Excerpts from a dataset

# # # #

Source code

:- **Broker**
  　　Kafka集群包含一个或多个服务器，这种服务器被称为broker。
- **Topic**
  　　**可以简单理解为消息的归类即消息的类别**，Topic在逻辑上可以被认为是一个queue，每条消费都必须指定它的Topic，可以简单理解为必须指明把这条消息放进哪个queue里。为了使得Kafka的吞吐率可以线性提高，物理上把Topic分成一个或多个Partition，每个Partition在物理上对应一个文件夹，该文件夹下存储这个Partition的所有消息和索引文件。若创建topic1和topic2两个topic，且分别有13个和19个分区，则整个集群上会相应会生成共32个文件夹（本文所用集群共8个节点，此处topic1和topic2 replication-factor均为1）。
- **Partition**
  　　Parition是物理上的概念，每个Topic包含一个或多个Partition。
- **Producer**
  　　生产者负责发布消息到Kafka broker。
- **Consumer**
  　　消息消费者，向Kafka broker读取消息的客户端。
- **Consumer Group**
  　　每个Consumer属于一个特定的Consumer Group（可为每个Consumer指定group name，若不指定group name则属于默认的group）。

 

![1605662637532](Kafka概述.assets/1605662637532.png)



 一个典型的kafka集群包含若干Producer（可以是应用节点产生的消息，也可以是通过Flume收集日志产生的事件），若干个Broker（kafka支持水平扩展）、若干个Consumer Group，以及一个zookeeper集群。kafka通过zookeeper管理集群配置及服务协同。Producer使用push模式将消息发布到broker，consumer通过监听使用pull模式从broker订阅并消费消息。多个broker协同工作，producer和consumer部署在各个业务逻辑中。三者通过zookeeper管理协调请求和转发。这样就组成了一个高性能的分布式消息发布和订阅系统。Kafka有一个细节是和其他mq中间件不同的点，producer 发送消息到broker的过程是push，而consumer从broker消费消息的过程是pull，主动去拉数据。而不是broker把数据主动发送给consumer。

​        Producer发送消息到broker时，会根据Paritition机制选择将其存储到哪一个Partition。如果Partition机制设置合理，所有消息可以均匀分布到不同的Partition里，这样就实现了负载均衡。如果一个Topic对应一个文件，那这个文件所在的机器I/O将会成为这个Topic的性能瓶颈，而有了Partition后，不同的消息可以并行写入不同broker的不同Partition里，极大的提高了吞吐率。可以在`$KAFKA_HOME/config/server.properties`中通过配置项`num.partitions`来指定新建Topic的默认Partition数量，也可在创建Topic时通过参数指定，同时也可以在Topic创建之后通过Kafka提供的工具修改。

# # # #

Task prompt:
Rewrite every line of the records as a Markdown table with two columns, "Row" for the row number and "Line" for the line itself. Leave out blank lines.

Output for this task:
| Row | Line |
|---|---|
| 1 | Source code |
| 2 | :- **Broker** |
| 3 |   　　Kafka集群包含一个或多个服务器，这种服务器被称为broker。 |
| 4 | - **Topic** |
| 5 |   　　**可以简单理解为消息的归类即消息的类别**，Topic在逻辑上可以被认为是一个queue，每条消费都必须指定它的Topic，可以简单理解为必须指明把这条消息放进哪个queue里。为了使得Kafka的吞吐率可以线性提高，物理上把Topic分成一个或多个Partition，每个Partition在物理上对应一个文件夹，该文件夹下存储这个Partition的所有消息和索引文件。若创建topic1和topic2两个topic，且分别有13个和19个分区，则整个集群上会相应会生成共32个文件夹（本文所用集群共8个节点，此处topic1和topic2 replication-factor均为1）。 |
| 6 | - **Partition** |
| 7 |   　　Parition是物理上的概念，每个Topic包含一个或多个Partition。 |
| 8 | - **Producer** |
| 9 |   　　生产者负责发布消息到Kafka broker。 |
| 10 | - **Consumer** |
| 11 |   　　消息消费者，向Kafka broker读取消息的客户端。 |
| 12 | - **Consumer Group** |
| 13 |   　　每个Consumer属于一个特定的Consumer Group（可为每个Consumer指定group name，若不指定group name则属于默认的group）。 |
| 14 | ![1605662637532](Kafka概述.assets/1605662637532.png) |
| 15 |  一个典型的kafka集群包含若干Producer（可以是应用节点产生的消息，也可以是通过Flume收集日志产生的事件），若干个Broker（kafka支持水平扩展）、若干个Consumer Group，以及一个zookeeper集群。kafka通过zookeeper管理集群配置及服务协同。Producer使用push模式将消息发布到broker，consumer通过监听使用pull模式从broker订阅并消费消息。多个broker协同工作，producer和consumer部署在各个业务逻辑中。三者通过zookeeper管理协调请求和转发。这样就组成了一个高性能的分布式消息发布和订阅系统。Kafka有一个细节是和其他mq中间件不同的点，producer 发送消息到broker的过程是push，而consumer从broker消费消息的过程是pull，主动去拉数据。而不是broker把数据主动发送给consumer。 |
| 16 | ​        Producer发送消息到broker时，会根据Paritition机制选择将其存储到哪一个Partition。如果Partition机制设置合理，所有消息可以均匀分布到不同的Partition里，这样就实现了负载均衡。如果一个Topic对应一个文件，那这个文件所在的机器I/O将会成为这个Topic的性能瓶颈，而有了Partition后，不同的消息可以并行写入不同broker的不同Partition里，极大的提高了吞吐率。可以在`$KAFKA_HOME/config/server.properties`中通过配置项`num.partitions`来指定新建Topic的默认Partition数量，也可在创建Topic时通过参数指定，同时也可以在Topic创建之后通过Kafka提供的工具修改。 |